Reyonnah (1950-1954)

1953 Reyonnah - Photos : Artcurial

 

Publié par Philippe Baron le 6 février 2014.

 

Mieux que le scooter, un ingénieur français invente la voiture pliante, la Reyonnah. Ce concept « passe-partout » conçu par Robert Hannoyer est la grande curiosité du Salon Automobile de Paris de 1950. Pas besoin de permis pour se mettre au volant de cette sacrée innovation dont les roues avant sont montées sur parallélogramme. Elles s'écartent pour rouler et se rapprochent à l'arrêt pour prendre moins de place. Le carnet de commandes indique que la Reyonnah est promise à un bel avenir.

 

 

A la fin des années 1940, Robert Hannoyer, installé au 59 de la rue Saint-Antoine à Paris, se lance dans la fabrication d'un microcar économique qui pourra résoudre les problèmes de parking.

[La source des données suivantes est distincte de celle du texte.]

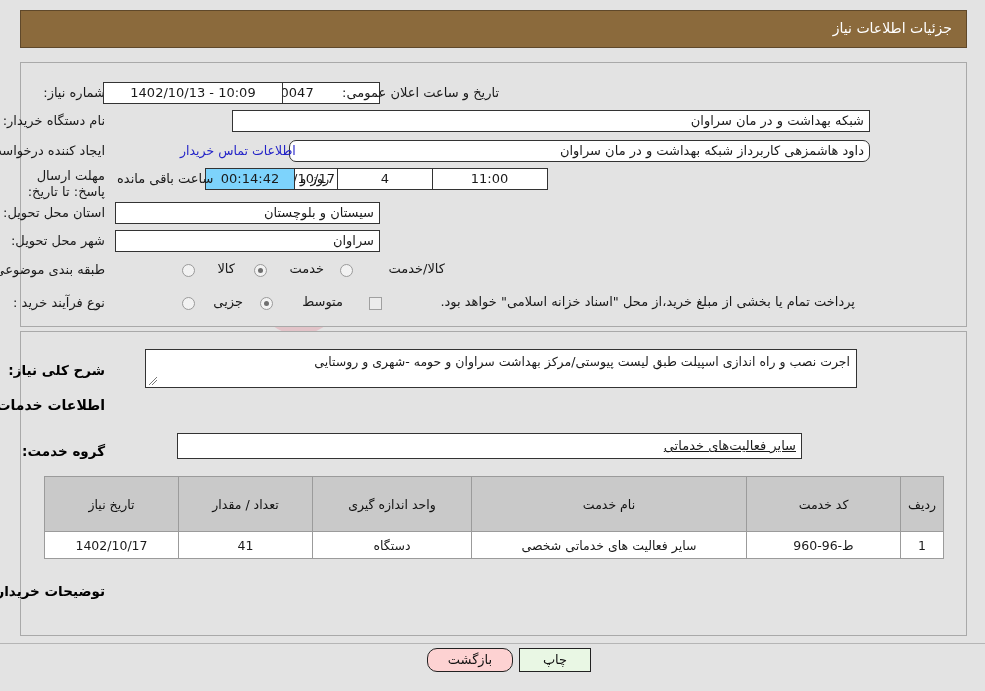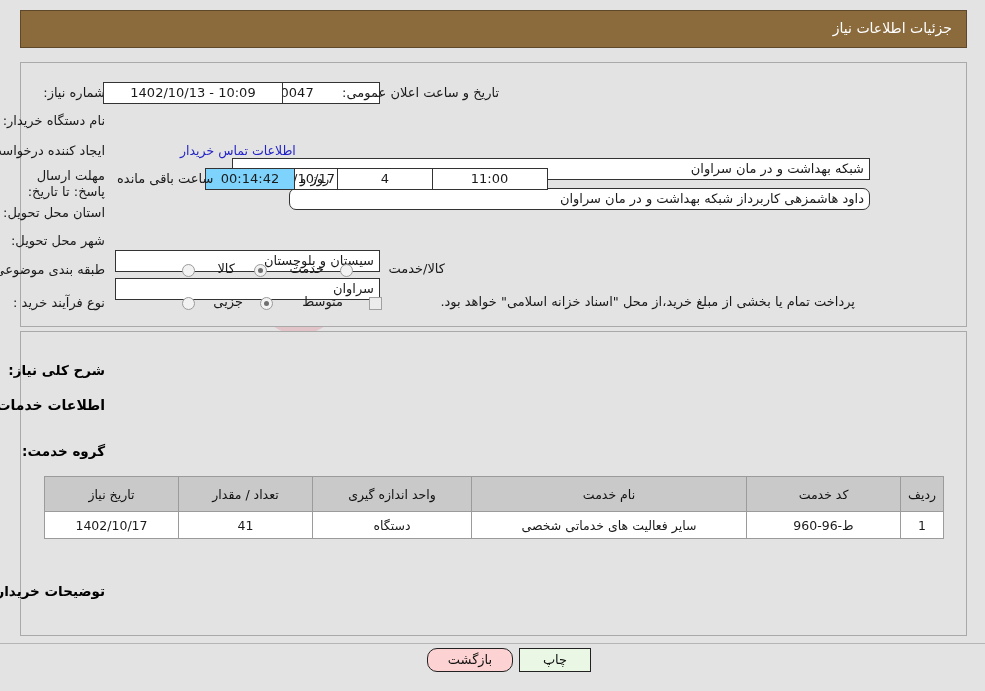--- a/index.html
+++ b/index.html
@@ -108,7 +108,7 @@
     z-index: 12;
   }
   .fld.ctr { text-align: center; direction: ltr; }
-  .fld.rt  { text-align: right; margin-top: 48px; }
+  .fld.rt  { text-align: right; }
   .fld.cream { background: #7dd3fc; }
   .link {
     position: absolute;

Ce véhicule  sera capable de trouver sa place dans la maison, au même titre qu'une moto, grâce à son ingénieux dispositif de roues avant pliables. Deux prototypes seront réalisés dans son garage de réparations de la porte Champerret.  Sans dessin, il façonne une élégante carrosserie. Le véhicule offre la particularité de réduire la voie avant, passant ainsi de 1,45 m, à 0,75 de largeur. C'est une deux places, une à l'avant, l'autre à l'arrière, propulsée par deux types de motorisation un moteur Ydral de 175 cm3, ou un AMC de 250 cm3, pouvant, selon la notice, atteindre 100 km/heure. Elle consomme 3,5 l/ 100 km à vitesse stabilisée. Une fois terminée, il lui attribue son nom prononcé à l'envers, Reyonnah.


 

Sur son stand au Salon de l'Auto de Paris 1950, la voiture remporte un grand succès.  Des commandes sont prises, la presse signe des essais élogieux et la version à coque en Duralinox (prototype n°1) établit plusieurs records dont un à Montlhéry. La voiture participe même à plusieurs concours d'élégance, dont celui d'Enghien-les-Bains avec l'actrice Paulette Dubost et sa fille Christiane. Le constructeur décentralise la production de la Reyonnah avenue Maunoury à Blois. Hélas, des problèmes de logistique viendront à bout de ce projet. Seule, une quinzaine de véhicules sortiront des ateliers blésois. Cruel destin, la société des véhicules Reyonnah ferme ses portes en 1954.